-- Opening Marker --

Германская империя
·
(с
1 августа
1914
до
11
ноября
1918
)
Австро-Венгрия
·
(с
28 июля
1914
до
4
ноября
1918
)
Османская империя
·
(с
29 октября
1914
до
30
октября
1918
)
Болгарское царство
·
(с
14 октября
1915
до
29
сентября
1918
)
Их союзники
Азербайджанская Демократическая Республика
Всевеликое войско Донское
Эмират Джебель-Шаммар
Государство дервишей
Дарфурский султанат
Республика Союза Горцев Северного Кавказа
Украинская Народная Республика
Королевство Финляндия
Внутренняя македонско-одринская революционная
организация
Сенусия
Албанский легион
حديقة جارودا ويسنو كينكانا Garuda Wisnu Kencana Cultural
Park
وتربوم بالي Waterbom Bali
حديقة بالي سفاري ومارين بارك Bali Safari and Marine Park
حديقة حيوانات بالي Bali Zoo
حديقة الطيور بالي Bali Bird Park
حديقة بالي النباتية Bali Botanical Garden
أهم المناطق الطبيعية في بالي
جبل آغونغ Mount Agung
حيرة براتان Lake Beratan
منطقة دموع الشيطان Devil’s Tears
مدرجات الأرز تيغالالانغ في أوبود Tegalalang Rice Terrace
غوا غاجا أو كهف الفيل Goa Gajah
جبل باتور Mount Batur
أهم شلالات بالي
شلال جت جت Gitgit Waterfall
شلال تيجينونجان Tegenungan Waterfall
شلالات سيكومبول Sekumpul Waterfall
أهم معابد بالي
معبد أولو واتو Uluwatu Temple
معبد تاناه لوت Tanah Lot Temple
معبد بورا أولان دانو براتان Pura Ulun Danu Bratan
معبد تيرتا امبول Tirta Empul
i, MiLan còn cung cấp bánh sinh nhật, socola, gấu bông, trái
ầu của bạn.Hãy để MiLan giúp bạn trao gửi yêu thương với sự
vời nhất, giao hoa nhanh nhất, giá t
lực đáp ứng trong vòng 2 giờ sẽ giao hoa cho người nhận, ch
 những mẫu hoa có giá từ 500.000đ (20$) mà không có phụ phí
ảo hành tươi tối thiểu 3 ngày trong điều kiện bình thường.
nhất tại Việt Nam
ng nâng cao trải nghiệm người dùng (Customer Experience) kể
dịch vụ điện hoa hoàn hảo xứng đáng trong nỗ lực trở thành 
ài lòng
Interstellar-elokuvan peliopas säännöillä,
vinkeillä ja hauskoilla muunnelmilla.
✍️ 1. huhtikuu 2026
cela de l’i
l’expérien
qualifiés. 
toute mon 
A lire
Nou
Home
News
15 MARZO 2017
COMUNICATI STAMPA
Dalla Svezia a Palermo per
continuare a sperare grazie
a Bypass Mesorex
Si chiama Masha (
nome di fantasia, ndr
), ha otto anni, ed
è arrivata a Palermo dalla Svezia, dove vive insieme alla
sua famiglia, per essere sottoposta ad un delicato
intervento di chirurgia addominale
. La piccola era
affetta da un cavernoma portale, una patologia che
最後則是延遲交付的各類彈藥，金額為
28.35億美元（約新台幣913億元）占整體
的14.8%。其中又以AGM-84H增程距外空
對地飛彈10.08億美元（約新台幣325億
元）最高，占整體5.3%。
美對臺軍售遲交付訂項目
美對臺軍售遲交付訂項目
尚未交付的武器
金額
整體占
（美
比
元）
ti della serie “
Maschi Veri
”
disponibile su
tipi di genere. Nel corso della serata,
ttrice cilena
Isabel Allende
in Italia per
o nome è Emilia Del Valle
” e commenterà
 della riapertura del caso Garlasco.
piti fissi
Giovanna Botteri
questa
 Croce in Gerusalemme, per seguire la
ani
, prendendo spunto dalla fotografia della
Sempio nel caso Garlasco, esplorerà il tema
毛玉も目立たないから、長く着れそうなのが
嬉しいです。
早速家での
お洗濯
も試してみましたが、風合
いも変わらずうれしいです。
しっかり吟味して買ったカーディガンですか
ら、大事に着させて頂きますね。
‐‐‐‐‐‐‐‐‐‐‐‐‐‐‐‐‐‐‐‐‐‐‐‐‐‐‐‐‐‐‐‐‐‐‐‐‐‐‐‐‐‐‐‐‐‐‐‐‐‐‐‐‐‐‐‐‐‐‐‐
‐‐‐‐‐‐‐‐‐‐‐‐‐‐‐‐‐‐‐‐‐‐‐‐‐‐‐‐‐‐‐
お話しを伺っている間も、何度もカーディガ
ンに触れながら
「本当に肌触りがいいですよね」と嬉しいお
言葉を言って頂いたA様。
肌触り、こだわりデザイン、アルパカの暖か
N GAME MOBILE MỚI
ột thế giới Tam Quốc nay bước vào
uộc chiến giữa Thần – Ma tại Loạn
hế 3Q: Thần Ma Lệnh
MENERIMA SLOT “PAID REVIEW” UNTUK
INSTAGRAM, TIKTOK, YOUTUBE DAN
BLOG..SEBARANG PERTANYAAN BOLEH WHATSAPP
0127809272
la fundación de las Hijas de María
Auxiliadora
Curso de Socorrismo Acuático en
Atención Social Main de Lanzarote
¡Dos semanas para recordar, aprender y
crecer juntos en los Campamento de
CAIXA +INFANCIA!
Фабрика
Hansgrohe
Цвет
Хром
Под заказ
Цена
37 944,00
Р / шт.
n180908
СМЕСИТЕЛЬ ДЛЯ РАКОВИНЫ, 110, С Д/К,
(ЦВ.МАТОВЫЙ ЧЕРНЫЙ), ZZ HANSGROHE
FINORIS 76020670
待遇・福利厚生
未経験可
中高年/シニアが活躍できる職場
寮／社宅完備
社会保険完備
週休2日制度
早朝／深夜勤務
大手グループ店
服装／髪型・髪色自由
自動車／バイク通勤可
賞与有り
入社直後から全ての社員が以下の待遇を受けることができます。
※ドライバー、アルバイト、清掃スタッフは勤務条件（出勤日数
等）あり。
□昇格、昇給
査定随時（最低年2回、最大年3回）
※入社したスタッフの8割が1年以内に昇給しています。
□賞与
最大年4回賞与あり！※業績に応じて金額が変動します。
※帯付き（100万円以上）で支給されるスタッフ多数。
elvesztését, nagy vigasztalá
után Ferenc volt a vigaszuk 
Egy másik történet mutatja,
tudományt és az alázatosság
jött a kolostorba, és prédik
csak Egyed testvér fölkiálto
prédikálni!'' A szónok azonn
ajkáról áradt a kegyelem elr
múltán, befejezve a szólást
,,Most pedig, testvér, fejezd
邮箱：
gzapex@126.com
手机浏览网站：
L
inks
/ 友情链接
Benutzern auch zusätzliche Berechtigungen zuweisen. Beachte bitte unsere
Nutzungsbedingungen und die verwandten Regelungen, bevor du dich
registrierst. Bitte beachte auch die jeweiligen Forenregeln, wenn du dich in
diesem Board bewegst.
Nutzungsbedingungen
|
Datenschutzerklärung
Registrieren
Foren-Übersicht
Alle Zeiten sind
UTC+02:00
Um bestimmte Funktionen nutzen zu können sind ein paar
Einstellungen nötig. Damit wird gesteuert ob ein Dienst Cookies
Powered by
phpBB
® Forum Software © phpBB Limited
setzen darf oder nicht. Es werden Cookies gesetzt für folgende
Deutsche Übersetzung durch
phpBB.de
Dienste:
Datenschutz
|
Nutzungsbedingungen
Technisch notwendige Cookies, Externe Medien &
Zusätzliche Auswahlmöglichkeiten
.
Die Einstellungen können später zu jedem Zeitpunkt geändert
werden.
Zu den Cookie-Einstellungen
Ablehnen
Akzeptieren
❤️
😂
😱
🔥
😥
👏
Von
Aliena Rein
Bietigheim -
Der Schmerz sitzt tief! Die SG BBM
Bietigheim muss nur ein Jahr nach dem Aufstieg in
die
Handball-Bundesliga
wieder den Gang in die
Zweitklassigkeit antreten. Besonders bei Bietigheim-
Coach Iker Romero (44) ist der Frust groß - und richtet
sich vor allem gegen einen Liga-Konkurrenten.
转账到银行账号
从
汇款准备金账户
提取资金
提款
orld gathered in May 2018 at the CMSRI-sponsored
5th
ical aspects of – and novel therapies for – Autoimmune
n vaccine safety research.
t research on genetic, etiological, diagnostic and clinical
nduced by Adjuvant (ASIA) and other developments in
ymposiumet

-- Closing Marker --

- What is required
Output the material verbatim from its first line through the line that contains "شلالات سيكومبول Sekumpul Waterfall", including both of those lines.

- Your solution
Германская империя
·
(с
1 августа
1914
до
11
ноября
1918
)
Австро-Венгрия
·
(с
28 июля
1914
до
4
ноября
1918
)
Османская империя
·
(с
29 октября
1914
до
30
октября
1918
)
Болгарское царство
·
(с
14 октября
1915
до
29
сентября
1918
)
Их союзники
Азербайджанская Демократическая Республика
Всевеликое войско Донское
Эмират Джебель-Шаммар
Государство дервишей
Дарфурский султанат
Республика Союза Горцев Северного Кавказа
Украинская Народная Республика
Королевство Финляндия
Внутренняя македонско-одринская революционная
организация
Сенусия
Албанский легион
حديقة جارودا ويسنو كينكانا Garuda Wisnu Kencana Cultural
Park
وتربوم بالي Waterbom Bali
حديقة بالي سفاري ومارين بارك Bali Safari and Marine Park
حديقة حيوانات بالي Bali Zoo
حديقة الطيور بالي Bali Bird Park
حديقة بالي النباتية Bali Botanical Garden
أهم المناطق الطبيعية في بالي
جبل آغونغ Mount Agung
حيرة براتان Lake Beratan
منطقة دموع الشيطان Devil’s Tears
مدرجات الأرز تيغالالانغ في أوبود Tegalalang Rice Terrace
غوا غاجا أو كهف الفيل Goa Gajah
جبل باتور Mount Batur
أهم شلالات بالي
شلال جت جت Gitgit Waterfall
شلال تيجينونجان Tegenungan Waterfall
شلالات سيكومبول Sekumpul Waterfall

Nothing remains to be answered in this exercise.